The speedup is actually bounded by the dispatch work done by the MAIN thread, that cannot be parallelized. As the MWMR communication channels support communication between software threads and hardware accelerators, the IDCT software thread can be optionally replaced by an hardware DCT coprocessor, if this component is available in the target architecture.

The hardware constraints are the following

  • The number of clusters cannot be larger than 16*16.
  • The number of processors per cluster cannot be larger than 4.
  • The frame buffer size must fit the decompressed images size.
  • It uses one TTY terminal shared by all tasks.

All parameters (number of images, depths of communication channels, debug variables) are defined in the mjpeg.h file.

The source code can be found here, and the mapping is defined here.

raycast

This multi-threaded application implement a video game requiring 3D image synthesis. The gamer can dynamically explore a maze and the gamer vision (3D images) depends interactively on the gamer moves.

It that can run on a multi-processors, multi-clusters architecture, with one thread per processor, and can use any values for the frame buffer (width * height) associated to the graphical display, as it does not use any pre-existing images. It uses the chained buffer DMA peripheral to speed the display, but the heaviest part of the computation is the image synthesis.

After each gamer move, a new image is displayed. For a given image, the columns of pixels can be build in parallel by several threads running the same render() function for a given column.
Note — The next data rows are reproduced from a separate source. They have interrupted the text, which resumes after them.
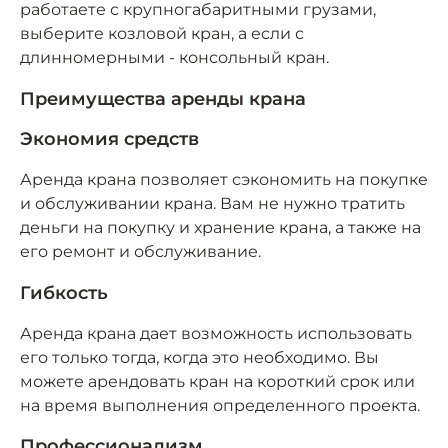
работаете с крупногабаритными грузами,
выберите козловой кран, а если с
длинномерными - консольный кран.
Преимущества аренды крана
Экономия средств
Аренда крана позволяет сэкономить на покупке
и обслуживании крана. Вам не нужно тратить
деньги на покупку и хранение крана, а также на
его ремонт и обслуживание.
Гибкость
Аренда крана дает возможность использовать
его только тогда, когда это необходимо. Вы
можете арендовать кран на короткий срок или
на время выполнения определенного проекта.
Профессионализм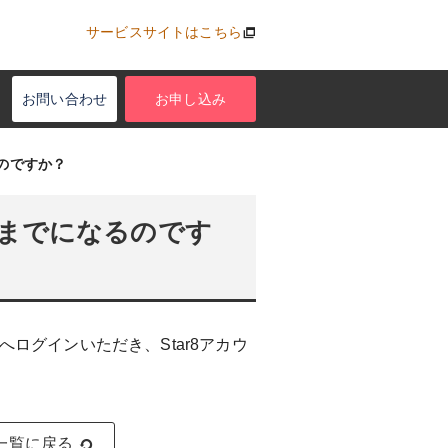
サービスサイトはこちら
お問い合わせ
お申し込み
のですか？
までになるのです
へログインいただき、Star8アカウ
一覧に戻る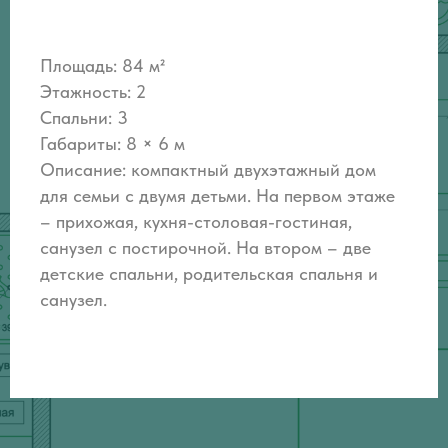
Площадь: 84 м²
Этажность: 2
Спальни: 3
Габариты: 8 × 6 м
Описание:
компактный двухэтажный дом
для семьи с двумя детьми. На первом этаже
– прихожая, кухня-столовая-гостиная,
санузел с постирочной. На втором – две
детские спальни, родительская спальня и
санузел.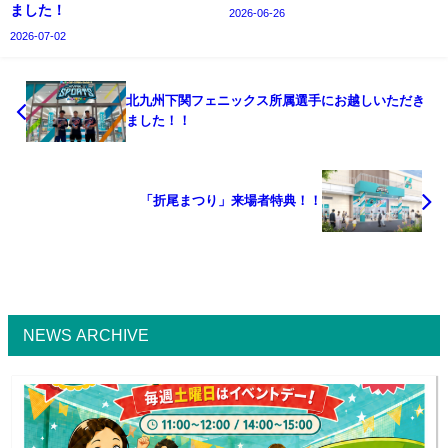
ました！
2026-06-26
2026-07-02
北九州下関フェニックス所属選手にお越しいただき
ました！！
「折尾まつり」来場者特典！！
NEWS ARCHIVE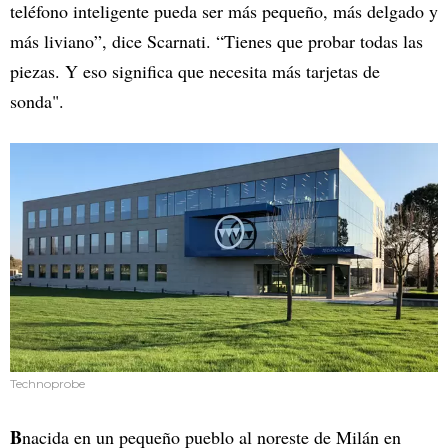
teléfono inteligente pueda ser más pequeño, más delgado y
más liviano”, dice Scarnati. “Tienes que probar todas las
piezas. Y eso significa que necesita más tarjetas de
sonda".
Technoprobe
B
nacida en un pequeño pueblo al noreste de Milán en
The number of threads is independent from the number of columns (image width), because the load is dynamically balanced between threads by a job allocator, until all columns for a given image have been handled.
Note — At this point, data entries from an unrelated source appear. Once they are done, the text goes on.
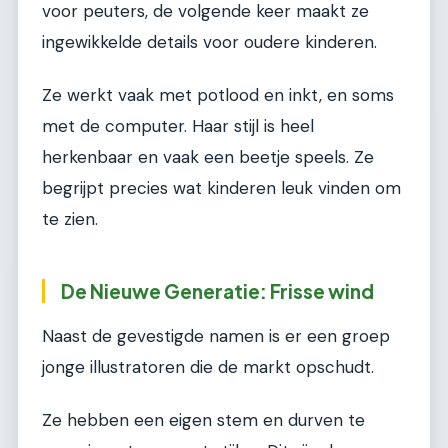
voor peuters, de volgende keer maakt ze
ingewikkelde details voor oudere kinderen.
Ze werkt vaak met potlood en inkt, en soms
met de computer. Haar stijl is heel
herkenbaar en vaak een beetje speels. Ze
begrijpt precies wat kinderen leuk vinden om
te zien.
De Nieuwe Generatie: Frisse wind
Naast de gevestigde namen is er een groep
jonge illustratoren die de markt opschudt.
Ze hebben een eigen stem en durven te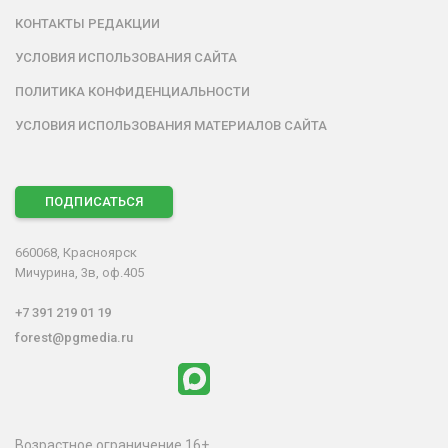
КОНТАКТЫ РЕДАКЦИИ
УСЛОВИЯ ИСПОЛЬЗОВАНИЯ САЙТА
ПОЛИТИКА КОНФИДЕНЦИАЛЬНОСТИ
УСЛОВИЯ ИСПОЛЬЗОВАНИЯ МАТЕРИАЛОВ САЙТА
ПОДПИСАТЬСЯ
660068, Красноярск
Мичурина, 3в, оф.405
+7 391 219 01 19
forest@pgmedia.ru
Возрастное ограничение 16+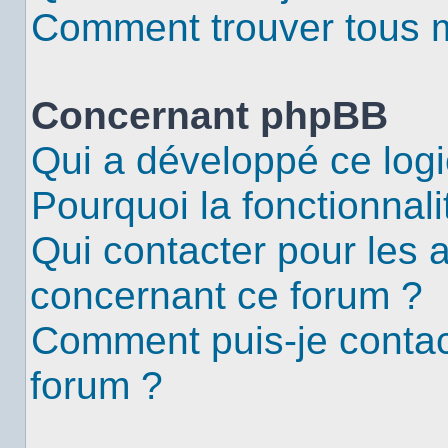
Comment trouver tous me
Concernant phpBB
Qui a développé ce logi
Pourquoi la fonctionnali
Qui contacter pour les 
concernant ce forum ?
Comment puis-je contac
forum ?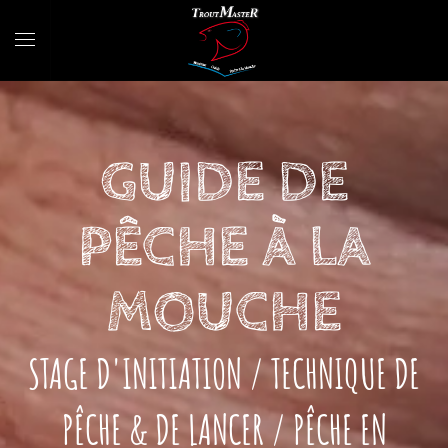
GUIDE DE
PÊCHE À LA
MOUCHE
STAGE D'INITIATION / TECHNIQUE DE
PÊCHE & DE LANCER / PÊCHE EN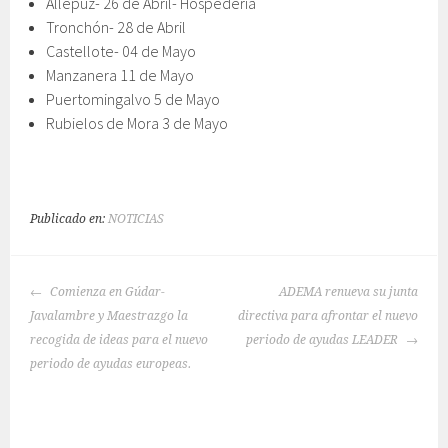
Allepuz- 26 de Abril- Hospedería
Tronchón- 28 de Abril
Castellote- 04 de Mayo
Manzanera 11 de Mayo
Puertomingalvo 5 de Mayo
Rubielos de Mora 3 de Mayo
Publicado en:
NOTICIAS
NAVEGACIÓN
Comienza en Gúdar-
ADEMA renueva su junta
DE
Javalambre y Maestrazgo la
directiva para afrontar el nuevo
ENTRADAS
recogida de ideas para el nuevo
periodo de ayudas LEADER
periodo de ayudas europeas.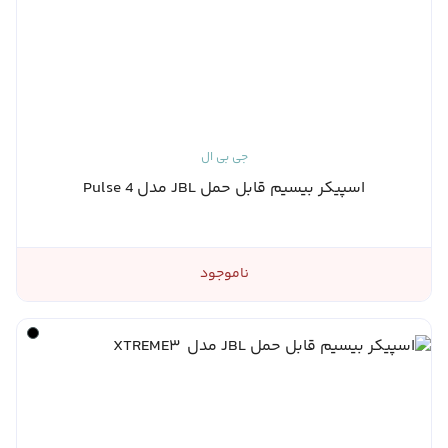
جی بی ال
اسپیکر بیسیم قابل حمل JBL مدل Pulse 4
ناموجود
It requires one TTY terminal, shared by all threads.

The source code can be found here, and the mapping is defined here.

router

This multi-threaded application emulates a network processing application such as an ethernet router. All communications between threads use the MWMR (multi-writer/multi-reader) middleware. The application is described as a TCG (Task and communication Graph) :

  • The number N of thread is (x_size*y_size*nprocs): nprocs threads per clusters.
  • There is one producer() thread, one consumer() thread, and N-2 compute() threads.
  • The number M of MWMR channels is (2 * x_size * y_size) : one input and one output channel per cluster.

It that can run on a multi-processors, multi-clusters architecture, with one thread per processor. In this implementation, only integer token are transfered between threads, but each token can be interpreted as a job descriptor:

  • The main() thread, running on P[0,0,0], makes the initializations, launches the N other threads, and exit.
  • The producer() thread, running on P[0,0,0] try to write continuously tokens into the M distributed input channels using non-blocking write function.
  • The consumer() thread, running on P[0,0,1] try to read continuously tokens from the M distributed output channels, using a non-blocking read function.
  • The N-2 compute() threads running on all other processors are continuously reading token from the local input channel, and writing the same token to the local output channel, after a random delay emulating a variable processing time. They use blocking access functions.

It requires one TTY terminal shared by all threads.

The source code can be found here, and the mapping is defined here.